Let’s take the example of a recent storm. You can almost hear the silence around you as Pajaro Valley residents shiver outside their flooded homes. everything is lost. And I distinctly remember President Joe Biden directly announcing a near-immediate state of emergency just days after Capitola’s restaurants and beachfront establishments were damaged.

This is in stark contrast to Pajaro’s pre- and post-disaster neglect.

It should be remembered that the predominantly Mexicans who work here do not do this job voluntarily or as a result of innate incompetence.

Like my family, millions of others have been forced to give up the only life they knew to escape this cyclical violence, and in many cases they are forced to live by the law. I know I can’t go back in time.

Without engaging in regenerative approaches to repairing this damage, the fabric of our reality will continue to erode.

I encourage you to break down the walls of silence that prevent real dialogue from happening.

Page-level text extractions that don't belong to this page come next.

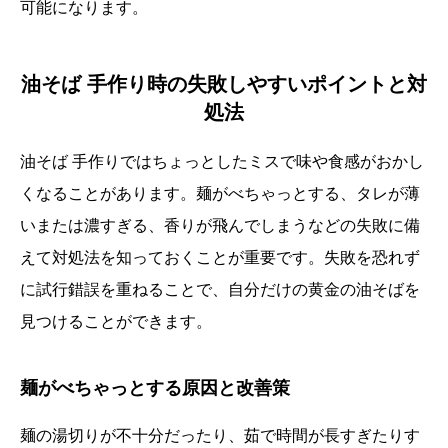
可能になります。
油そば 手作り時の失敗しやすいポイントと対
処法
油そば 手作りではちょっとしたミスで味や食感がおかし
くなることがあります。麺がべちゃっとする、タレが薄
いまたは濃すぎる、香りが飛んでしまうなどの失敗に備
えて対処法を知っておくことが重要です。失敗を恐れず
に試行錯誤を重ねることで、自分だけの黄金の油そばを
見つけることができます。
麺がべちゃっとする原因と改善策
麺の湯切りが不十分だったり、茹で時間が長すぎたりす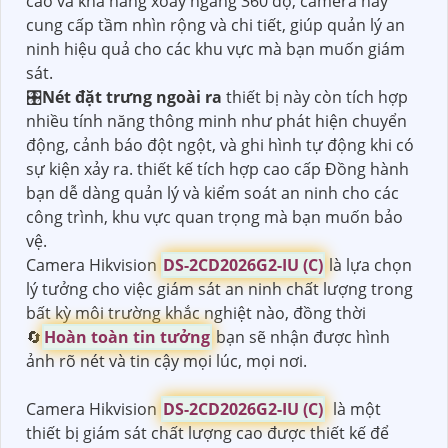
cao và khả năng xoay ngang 360 độ, camera này
cung cấp tầm nhìn rộng và chi tiết, giúp quản lý an
ninh hiệu quả cho các khu vực mà bạn muốn giám
sát.
🎛
Nét đặt trưng ngoài ra
thiết bị này còn tích hợp
nhiều tính năng thông minh như phát hiện chuyển
động, cảnh báo đột ngột, và ghi hình tự động khi có
sự kiện xảy ra. thiết kế tích hợp cao cấp Đồng hành
bạn dễ dàng quản lý và kiểm soát an ninh cho các
công trình, khu vực quan trọng mà bạn muốn bảo
vệ.
Camera Hikvision
DS-2CD2026G2-IU (C)
là lựa chọn
lý tưởng cho việc giám sát an ninh chất lượng trong
bất kỳ môi trường khắc nghiệt nào, đồng thời
🔄
Hoàn toàn tin tưởng
bạn sẽ nhận được hình
ảnh rõ nét và tin cậy mọi lúc, mọi nơi.
Camera Hikvision
DS-2CD2026G2-IU (C)
là một
thiết bị giám sát chất lượng cao được thiết kế để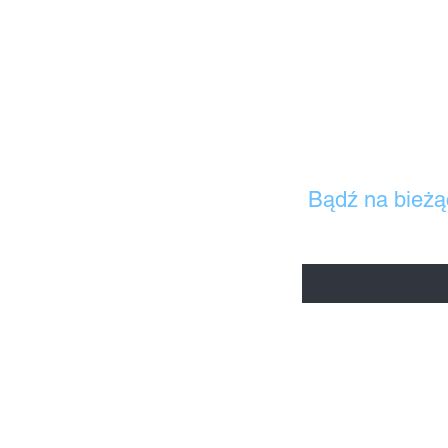
Bądź na bieżą
Wpisz tu swój adres mai
Strona główna
Sklep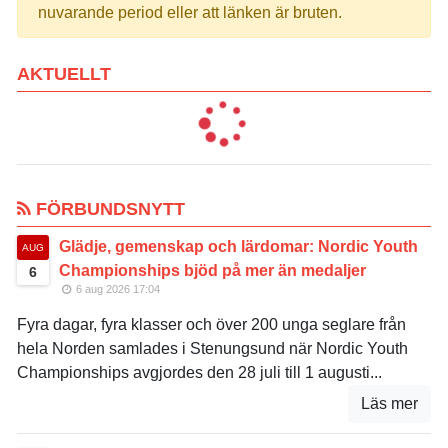
nuvarande period eller att länken är bruten.
AKTUELLT
FÖRBUNDSNYTT
Glädje, gemenskap och lärdomar: Nordic Youth
AUG
Championships bjöd på mer än medaljer
6
6 aug 2026 17:04
Fyra dagar, fyra klasser och över 200 unga seglare från
hela Norden samlades i Stenungsund när Nordic Youth
Championships avgjordes den 28 juli till 1 augusti...
Läs mer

I encourage everyone to be curious, empathetic, and treat the silent heroes of the community with respect. Never see it as an opportunity to hit your ego, not as an inferior being.

That’s the least you can do.

Sebastian Valdes is a sophomore psychology major at the University of California, Santa Cruz. He enjoys playing soccer, reading, playing guitar, collecting records and listening to all kinds of music.